Design of a Soft Multi-Degree of Freedom Tool Positioner With Variable Stiffness Integrating Molded Air Muscles Actuation, Granular Jamming and Dielectric Elastomer Sensing

Abstract

Soft technology is more and more present in robotics allowing safe interaction with humans, high dexterity in constrained environments, and safe manipulation of fragile or undefined objects. However, soft robotics is limited by a fundamental trade-off between available workspace and stiffness. Position feedback is also challenging as soft robots generally use deformable mechanisms instead of discrete joints. Here, the design of a soft four-degree-of-freedom tool positioner integrating a brake system and a soft sensor is proposed to address these issues. The design integrates molded air muscle actuators, granular jamming brakes, and Dielectric Elastomer Sensors (DES). The design is experimentally validated based on the requirements of a manipulator for liver cancer treatment, which is a representative application of soft robotics.
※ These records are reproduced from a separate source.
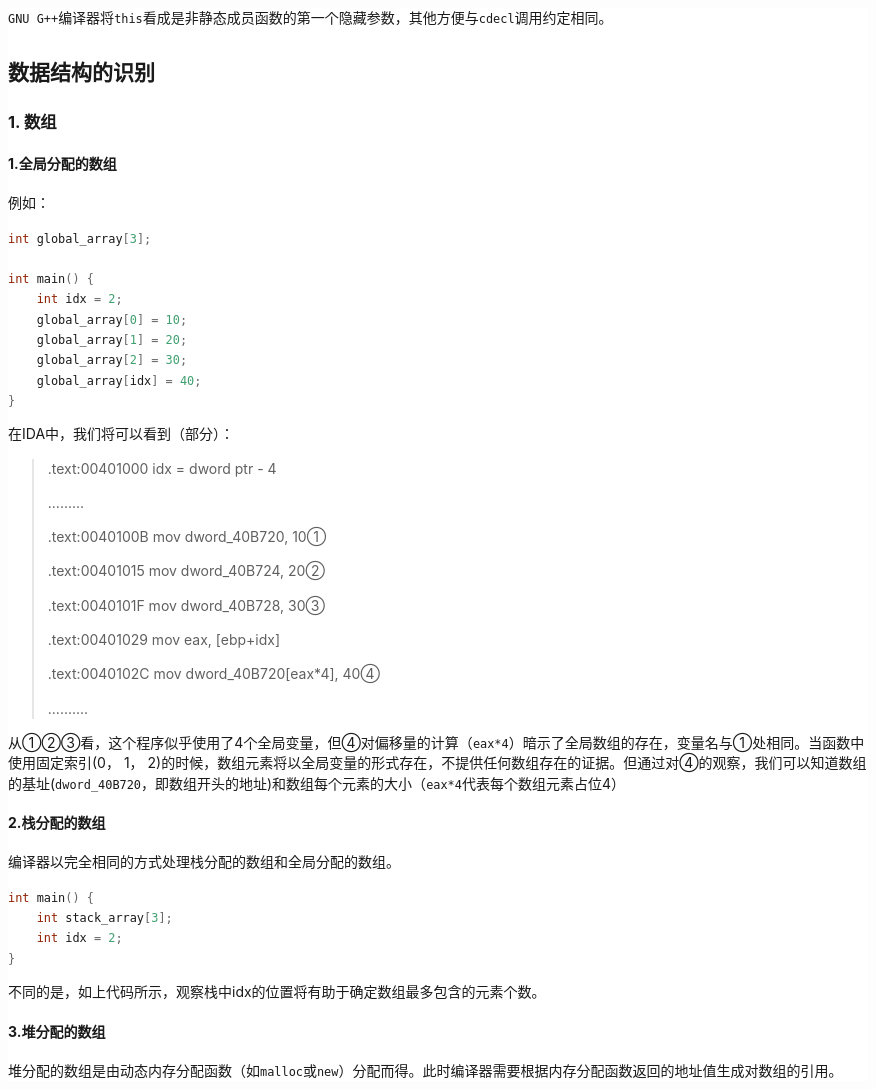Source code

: ​	`GNU G++`编译器将`this`看成是非静态成员函数的第一个隐藏参数，其他方便与`cdecl`调用约定相同。

## 数据结构的识别

### 1. 数组

#### 1.全局分配的数组

例如：

```c
int global_array[3];

int main() {
	int idx = 2;
	global_array[0] = 10;
	global_array[1] = 20;
	global_array[2] = 30;
	global_array[idx] = 40;
}
```

在IDA中，我们将可以看到（部分）：

> .text:00401000 idx				= dword ptr - 4
>
> .........
>
> .text:0040100B						mov	dword_40B720, 10①
>
> .text:00401015						mov	dword_40B724, 20②
>
> .text:0040101F						mov	dword_40B728, 30③
>
> .text:00401029						mov	eax, [ebp+idx]
>
> .text:0040102C						mov	dword_40B720[eax*4], 40④
>
> ..........

从①②③看，这个程序似乎使用了4个全局变量，但④对偏移量的计算（`eax*4`）暗示了全局数组的存在，变量名与①处相同。当函数中使用固定索引(0， 1， 2)的时候，数组元素将以全局变量的形式存在，不提供任何数组存在的证据。但通过对④的观察，我们可以知道数组的基址(`dword_40B720`，即数组开头的地址)和数组每个元素的大小（`eax*4`代表每个数组元素占位4）

#### 2.栈分配的数组

编译器以完全相同的方式处理栈分配的数组和全局分配的数组。

```c
int main() {
	int stack_array[3];
	int idx = 2;
}
```

不同的是，如上代码所示，观察栈中idx的位置将有助于确定数组最多包含的元素个数。

#### 3.堆分配的数组

堆分配的数组是由动态内存分配函数（如`malloc`或`new`）分配而得。此时编译器需要根据内存分配函数返回的地址值生成对数组的引用。

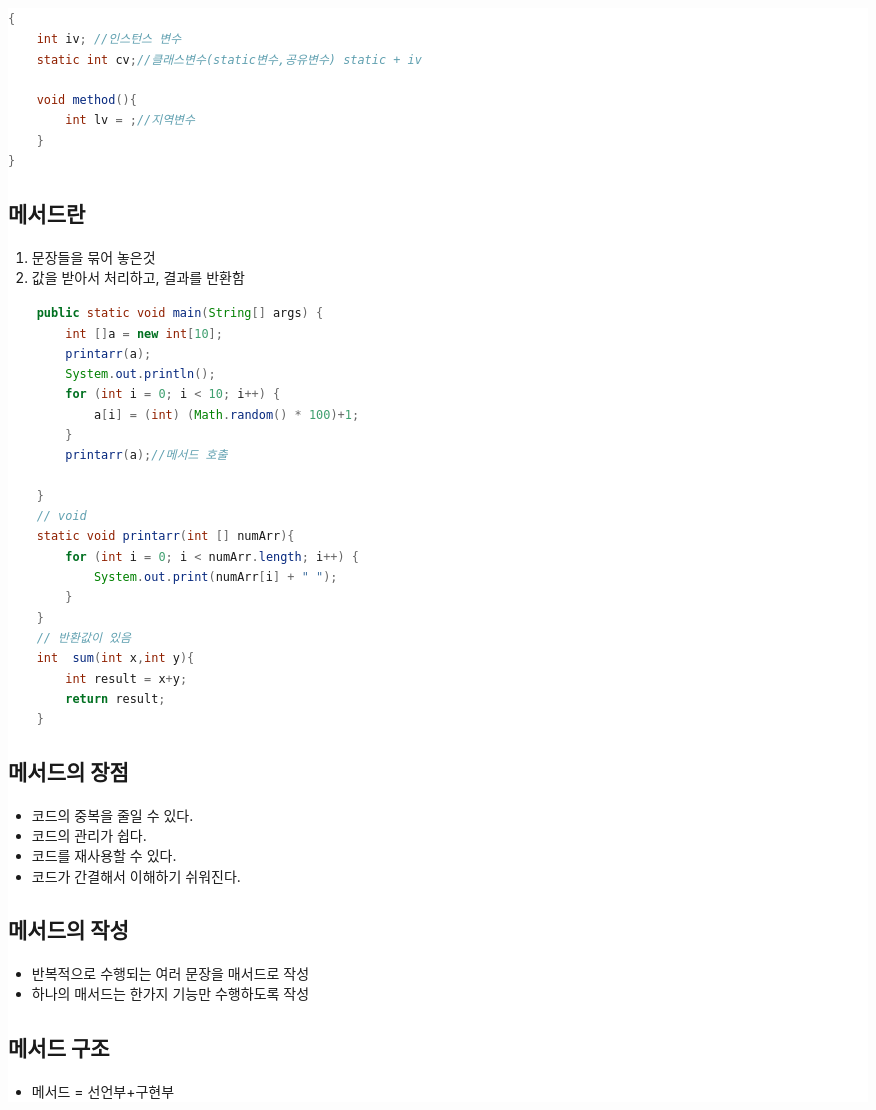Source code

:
 ```java
{
	int iv; //인스턴스 변수
	static int cv;//클래스변수(static변수,공유변수) static + iv
	
	void method(){
		int lv = ;//지역변수
	}
}
```

## 메서드란
1. 문장들을 묶어 놓은것 
1. 값을 받아서 처리하고, 결과를 반환함

```java
    public static void main(String[] args) {
        int []a = new int[10];
        printarr(a);
        System.out.println();
        for (int i = 0; i < 10; i++) {
            a[i] = (int) (Math.random() * 100)+1;
        }
        printarr(a);//메서드 호출

    }
    // void
    static void printarr(int [] numArr){
        for (int i = 0; i < numArr.length; i++) {
            System.out.print(numArr[i] + " ");
        }
    }
    // 반환값이 있음
    int  sum(int x,int y){
        int result = x+y;
        return result;
    }
```

## 메서드의 장점
- 코드의 중복을 줄일 수 있다.
- 코드의 관리가 쉽다.
- 코드를 재사용할 수 있다.
- 코드가 간결해서 이해하기 쉬워진다.
## 메서드의 작성
- 반복적으로 수행되는 여러 문장을 매서드로 작성
- 하나의 매서드는 한가지 기능만 수행하도록 작성
## 메서드 구조
- 메서드 = 선언부+구현부
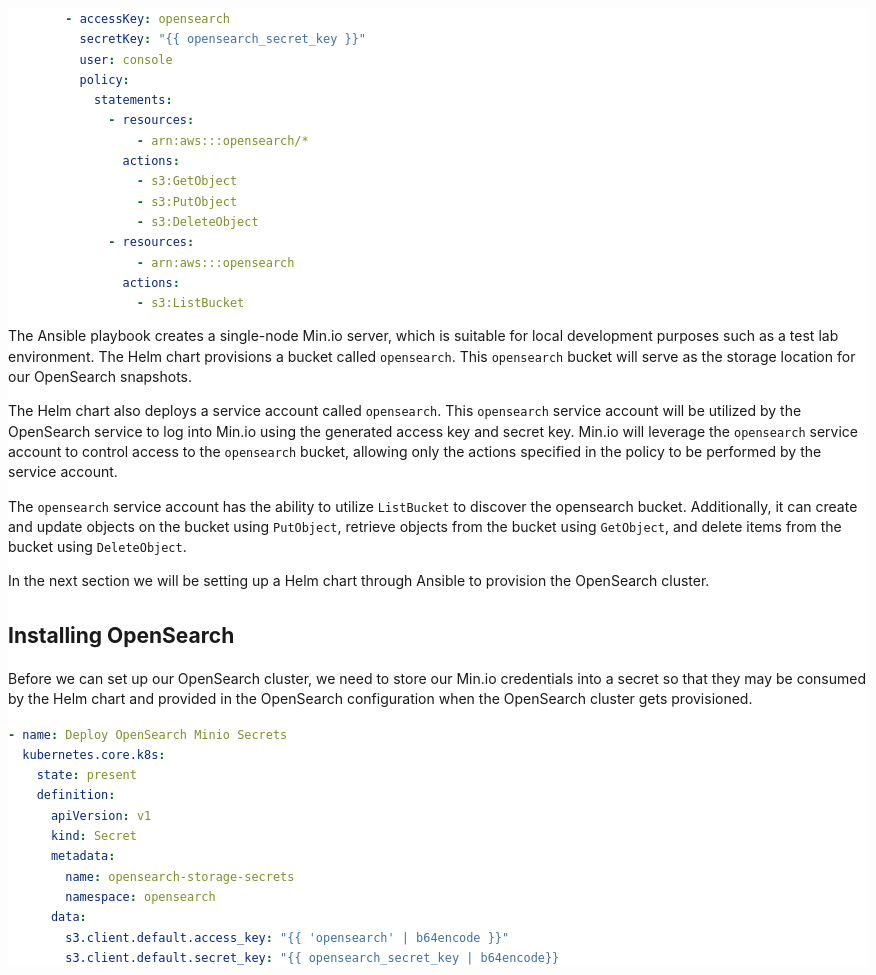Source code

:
```yml
        - accessKey: opensearch
          secretKey: "{{ opensearch_secret_key }}"
          user: console
          policy:
            statements:
              - resources:
                  - arn:aws:::opensearch/*
                actions:
                  - s3:GetObject
                  - s3:PutObject
                  - s3:DeleteObject
              - resources:
                  - arn:aws:::opensearch
                actions:
                  - s3:ListBucket
```

The Ansible playbook creates a single-node Min.io server, which is suitable for local development purposes such as a test lab environment. The Helm chart provisions a bucket called `opensearch`. This `opensearch` bucket will serve as the storage location for our OpenSearch snapshots.

The Helm chart also deploys a service account called `opensearch`. This `opensearch` service account will be utilized by the OpenSearch service to log into Min.io using the generated access key and secret key. Min.io will leverage the `opensearch` service account to control access to the `opensearch` bucket, allowing only the actions specified in the policy to be performed by the service account.

The `opensearch` service account has the ability to utilize `ListBucket` to discover the opensearch bucket. Additionally, it can create and update objects on the bucket using `PutObject`, retrieve objects from the bucket using `GetObject`, and delete items from the bucket using `DeleteObject`.

In the next section we will be setting up a Helm chart through Ansible to provision the OpenSearch cluster.

## Installing OpenSearch

Before we can set up our OpenSearch cluster, we need to store our Min.io credentials into a secret so that they may be consumed by the Helm chart and provided in the OpenSearch configuration when the OpenSearch cluster gets provisioned.

```yml
- name: Deploy OpenSearch Minio Secrets
  kubernetes.core.k8s:
    state: present
    definition:
      apiVersion: v1
      kind: Secret
      metadata:
        name: opensearch-storage-secrets
        namespace: opensearch
      data:
        s3.client.default.access_key: "{{ 'opensearch' | b64encode }}"
        s3.client.default.secret_key: "{{ opensearch_secret_key | b64encode}}
```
The use of granular jamming mitigates the fundamental trade-off of soft robotics as it allows the manipulator to reach a large workspace (1500 cm3) while having the capacity to provide a high stiffness (up to19 times the initial stiffness). DES provides satisfactory position feedback, demonstrating a 0.69 mm accuracy that is lower than the 1 mm requirement. The proposed design using granular jamming and DES could greatly benefit human-safe and medical robotics.